# Ideas for a sibling photo shoot?



## mommy22 (Mar 17, 2010)

My sister asked me to take her kids' portraits tommorrow and now I am trying to figure out what would be the best poses etc.. They will be playing outside, she has a 14 month old and an almost 3 yr old. I was thinking maybe one with both on their tummies looking at me and then some solo ones as well. I am no professional and am not selling my work so any advice/hints/ideas are warmly welcome. I am just trying to get better at portraits because I hate JC Pennys!!!


----------



## JeffieLove (Mar 17, 2010)

One of them walking away from the camera holding hands? (assuming the 14 month old is walking...)

One of them sitting down facing each other holding hands? 

I'm a big fan of kids not actually looking at the camera, and catching them doing whatever they want to do... Maybe I'm weird?


----------



## FemFugler (Mar 17, 2010)

You could go to the park.... or playground and maybe get some of them on there. That might be fun. Like one sitting at the bottom of the slide or something?

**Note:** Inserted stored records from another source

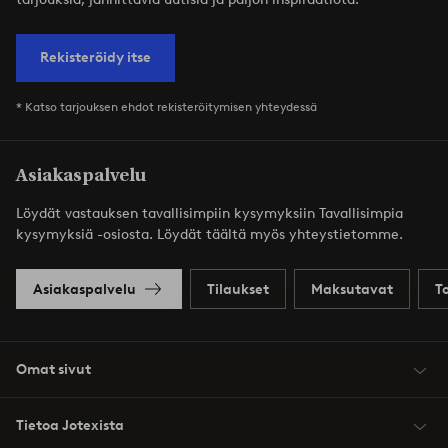
Rekisteröidy itse
* Katso tarjouksen ehdot rekisteröitymisen yhteydessä
Asiakaspalvelu
Löydät vastauksen tavallisimpiin kysymyksiin Tavallisimpia
kysymyksiä -osiosta. Löydät täältä myös yhteystietomme.
Asiakaspalvelu
Tilaukset
Maksutavat
T
Omat sivut
Tietoa Jotexista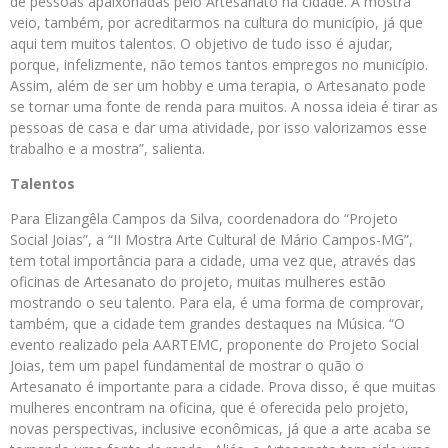
de pessoas apaixonadas pelo Artesanato na cidade. A mostra
veio, também, por acreditarmos na cultura do município, já que
aqui tem muitos talentos. O objetivo de tudo isso é ajudar,
porque, infelizmente, não temos tantos empregos no município.
Assim, além de ser um hobby e uma terapia, o Artesanato pode
se tornar uma fonte de renda para muitos. A nossa ideia é tirar as
pessoas de casa e dar uma atividade, por isso valorizamos esse
trabalho e a mostra”, salienta.
Talentos
Para Elizangêla Campos da Silva, coordenadora do “Projeto
Social Joias”, a “II Mostra Arte Cultural de Mário Campos-MG”,
tem total importância para a cidade, uma vez que, através das
oficinas de Artesanato do projeto, muitas mulheres estão
mostrando o seu talento. Para ela, é uma forma de comprovar,
também, que a cidade tem grandes destaques na Música. “O
evento realizado pela AARTEMC, proponente do Projeto Social
Joias, tem um papel fundamental de mostrar o quão o
Artesanato é importante para a cidade. Prova disso, é que muitas
mulheres encontram na oficina, que é oferecida pelo projeto,
novas perspectivas, inclusive econômicas, já que a arte acaba se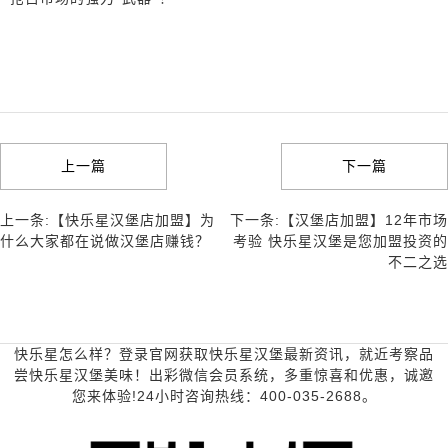
上一篇
下一篇
上一条:【快乐星汉堡店加盟】为
下一条:【汉堡店加盟】12年市场
什么大家都在说做汉堡店赚钱？
考验 快乐星汉堡是您加盟投资的
不二之选
快乐星怎么样？登录官网获取快乐星汉堡最新资讯，就近考察品
尝快乐星汉堡美味！出彩微信会员系统，多重惊喜和优惠，诚邀
您来体验!24小时咨询热线：400-035-2688。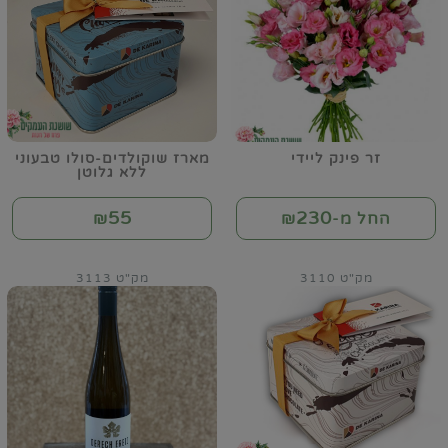
זר פינק ליידי
מארז שוקולדים-סולו טבעוני
ללא גלוטן
55
230
החל מ-₪
₪
מק"ט 3110
מק"ט 3113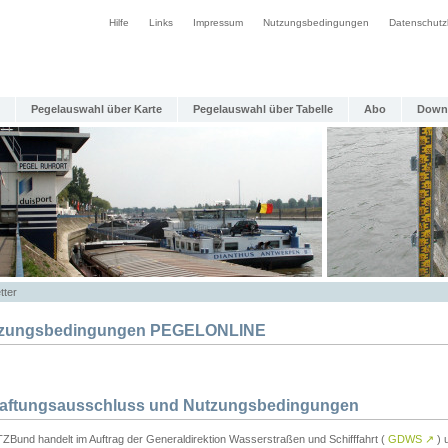
Hilfe
Links
Impressum
Nutzungsbedingungen
Datenschutz
Pegelauswahl über Karte
Pegelauswahl über Tabelle
Abo
Down
tter
zungsbedingungen PEGELONLINE
Haftungsausschluss und Nutzungsbedingungen
TZBund handelt im Auftrag der Generaldirektion Wasserstraßen und Schifffahrt (
GDWS
↗
) u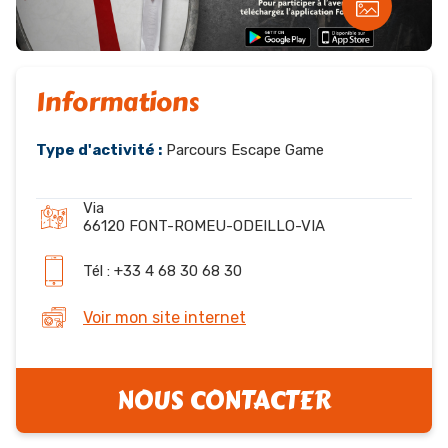
Informations
Type d'activité :
Parcours Escape Game
Via
66120 FONT-ROMEU-ODEILLO-VIA
Tél : +33 4 68 30 68 30
Voir mon site internet
NOUS CONTACTER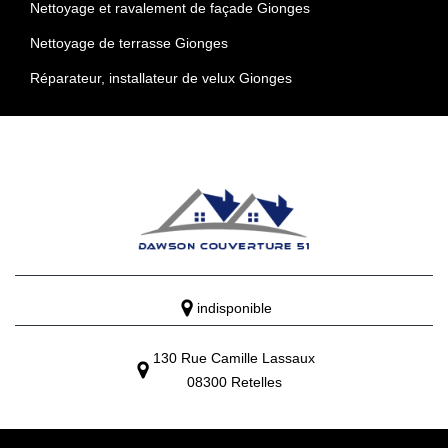
Nettoyage et ravalement de façade Gionges
Nettoyage de terrasse Gionges
Réparateur, installateur de velux Gionges
indisponible
130 Rue Camille Lassaux
08300 Retelles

Lol i don't know, i'm not a pro i'll keep thinking of ideas though.


----------



## LBPhotog (Mar 17, 2010)

in the studio I used to work in we called this the "session from hell" because you'll never get the two of them to sit still for very long ... 

This is one of those where it's going to have to be "playtime" keep them moving, keep them entertained and most importantly wear your sneakers, you're going to need them!


----------